How would this work in SSL? Well, you could have it so that if organization A knows that organization B's certificate is genuine and correct, organization A could counter-sign B's SSL/TLS certificate as an extra layer of trust. (If a fake Google certificate had a few dozen counter-signatures, all from Iran, it shouldn't be hard to figure out it's fake.)
Or there could be secure public fingerprint servers, where instead of a simple upload (as per MIT's keyserver), the verification of identity by the keyserver owners was every bit as strict as implied by the certificate grade. The cert fingerprint would then be uploaded by the owners and digitally signed by them. A browser, on seeing a new key, could then ask if you wanted to verify the key against one of the known public fingerprint servers rather than giving a technical analysis most users can't understand.
Or we could dump the SSL/TLS approach and go with a different site authentication mechanism. It's not like there's a shortage of them, it's more that Netscape implemented SSL and so nobody really bothered with trying to adapt the others. (Ok, there was a short-lived SHTTP, in addition to HTTPS, but I can't think of any other real effort for website authentication since then. Site-to-host authentication should be standard for all services, since the connection has nothing to do with the service, it's just a connection between a site and a host.)

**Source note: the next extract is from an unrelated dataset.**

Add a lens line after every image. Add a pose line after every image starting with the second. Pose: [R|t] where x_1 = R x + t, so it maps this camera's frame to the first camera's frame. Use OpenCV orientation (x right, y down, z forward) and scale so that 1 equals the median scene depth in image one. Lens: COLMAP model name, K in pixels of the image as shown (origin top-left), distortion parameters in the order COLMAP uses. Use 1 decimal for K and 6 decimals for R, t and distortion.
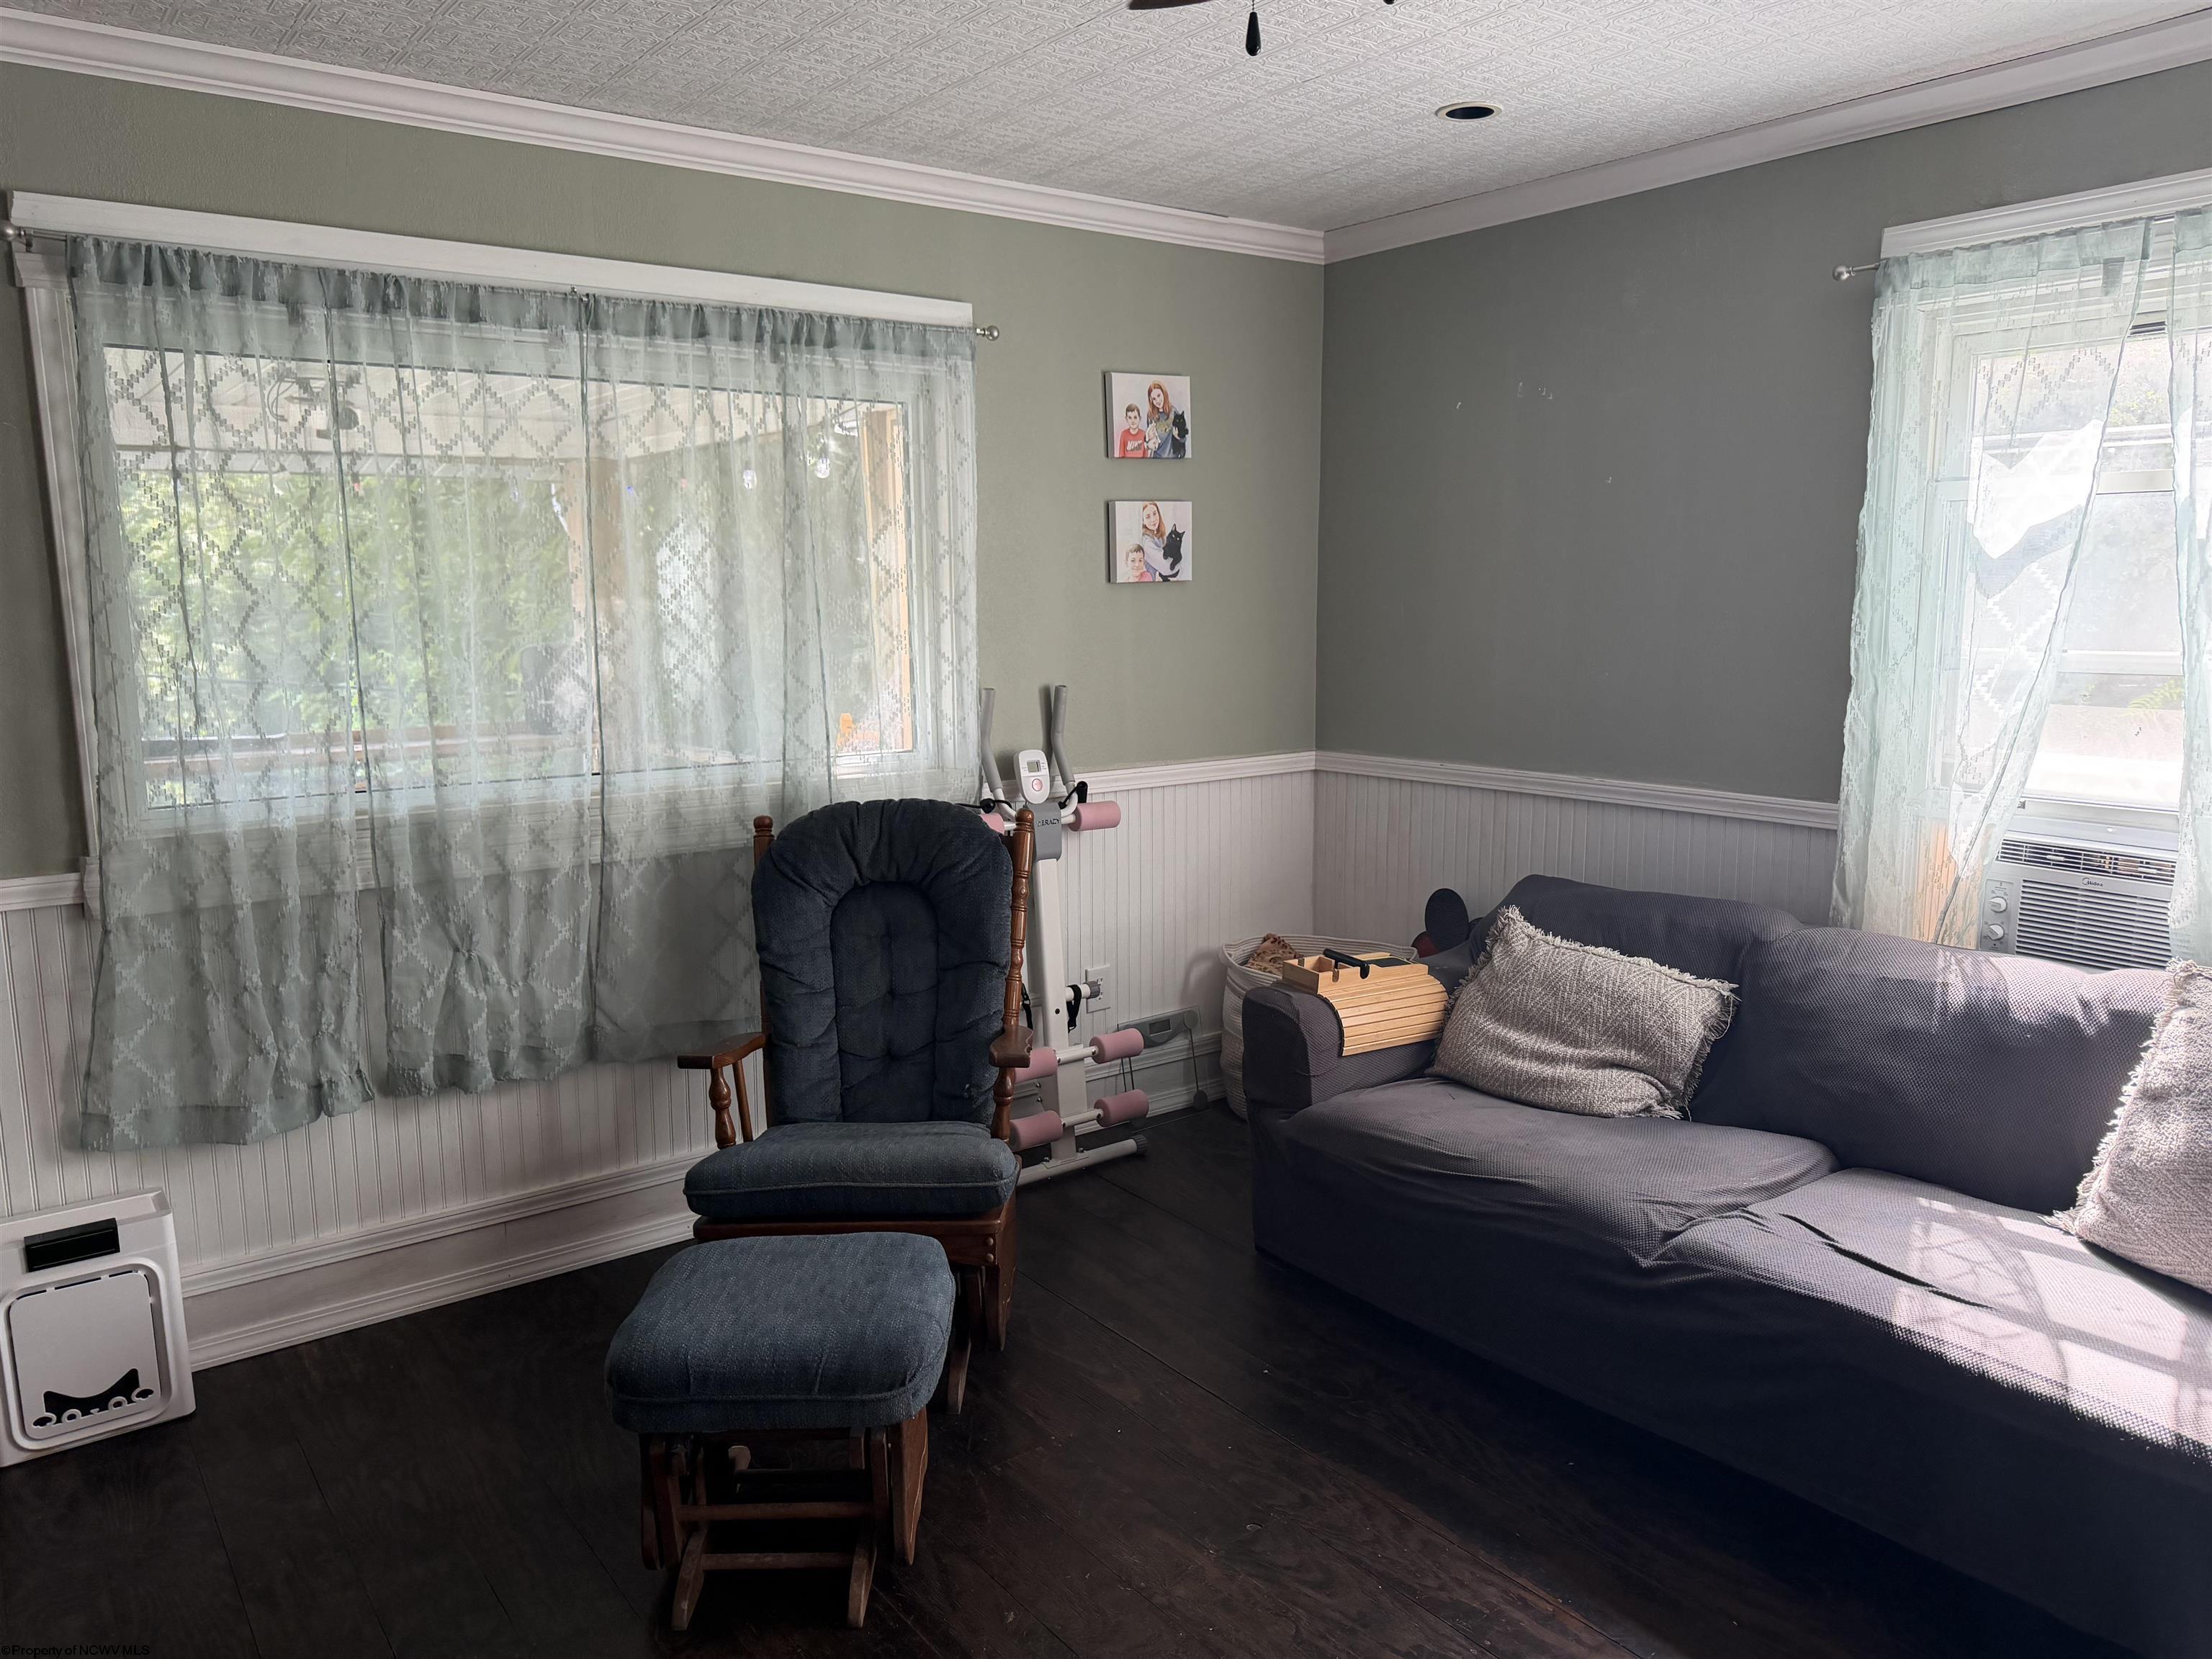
lens RADIAL K [[1570.5, 0, 1106.0], [0, 1570.5, 829.5], [0, 0, 1]] dist [0.001064, 0.000144]
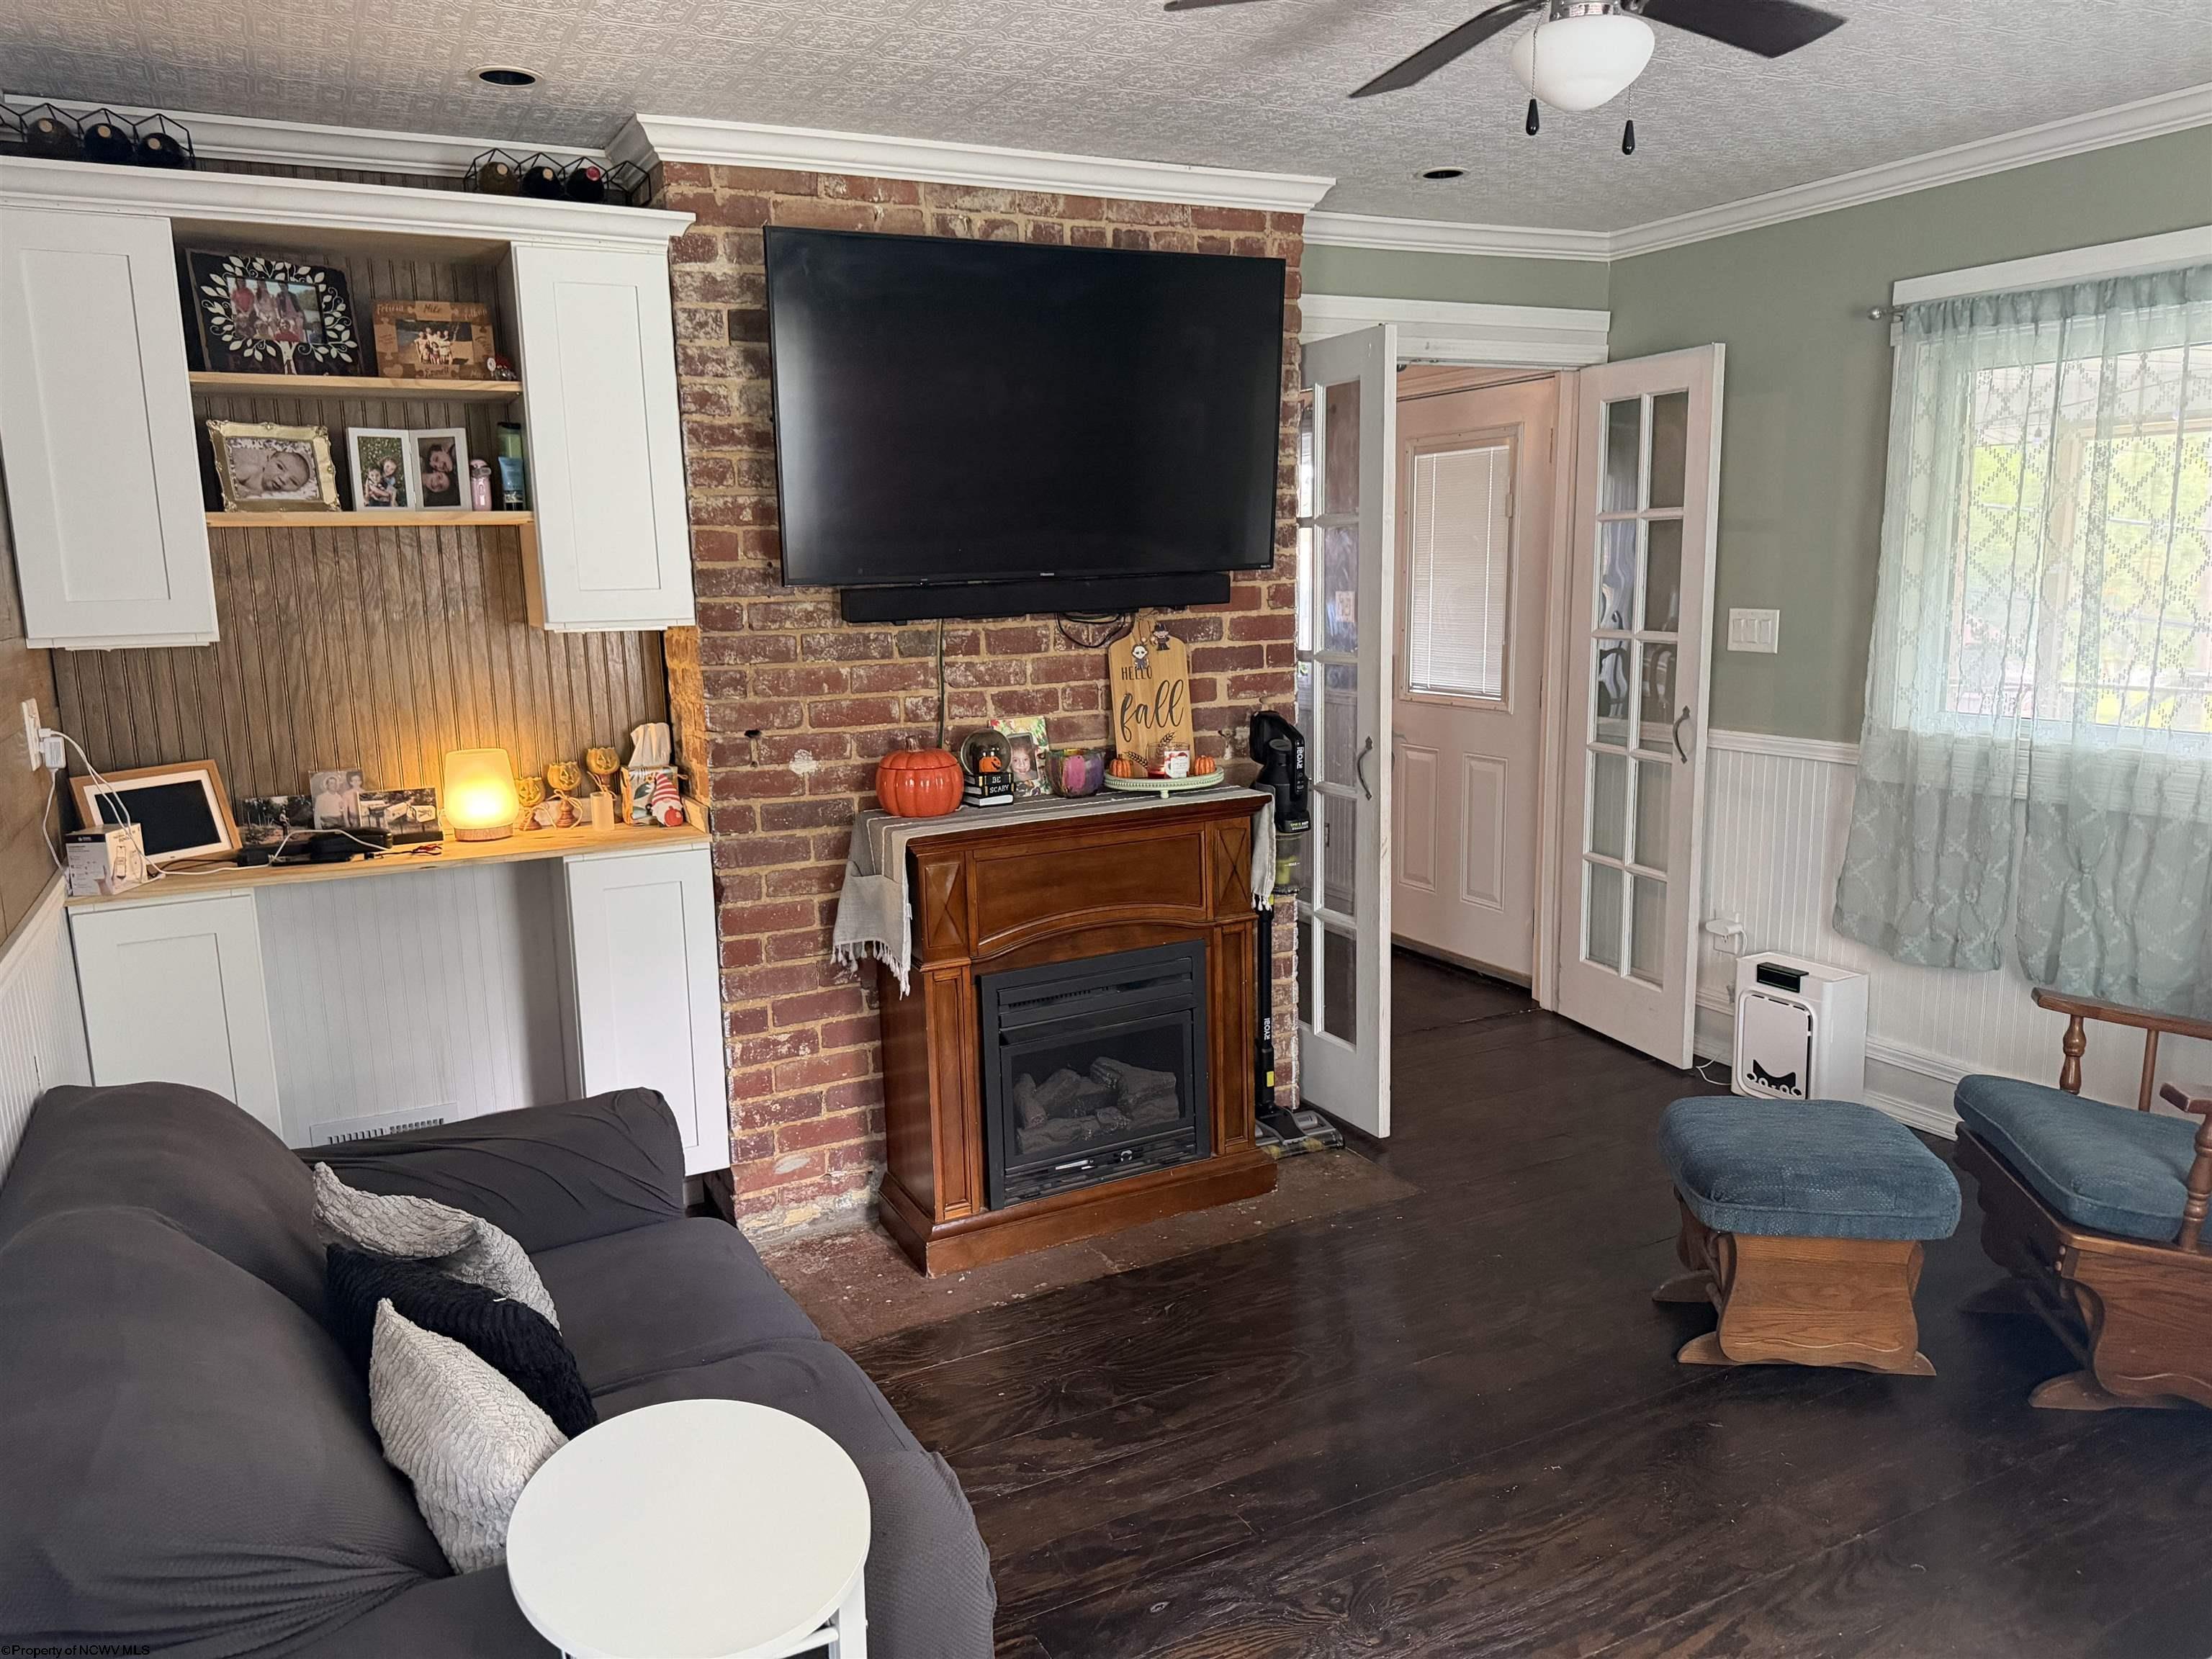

It's a small world and it smells funny; I'd buy another if it wasn't for the money; Take back what I paid (SoM)
Not at all. The current state of affairs is that self-signed certs are treated almost as bad as invalid certs. The site's identity with a self-signed cert is just as good as an unencrypted connection would be (but no better) but it is more secure against 3rd party sniffing. I would rather it look the same as an unencrypted connection (no lock icon, no green trust indicator) rather than the OMFG IT'S A SELF-SIGNED CERT!!!!!!!!! click here, here, here, and here, gee, it was nice knowing you! like it does now. Perhaps it should display a 'cone of silence' icon.
However, if the cert has changed since the last time I visited a site, especially if it's now signed by a different authority, I should be concerned MORE than a self signed cert, especially if the previous cert shouldn't be near expiring yet.
The problem is that trust is fine grained and multi-dimensional but is presented as a simple go/no-go threshold.
Erm, you could indeed redirect the user to your own root DNS server, but then none of the DNSSEC replies you sent would have the correct signatures (since you don't have the real private keys used by the actual root server).
Obviously the browser has to already have the public keys for every root zone, but that's no different to SSL certificates. And DNSSEC has to used at every zone.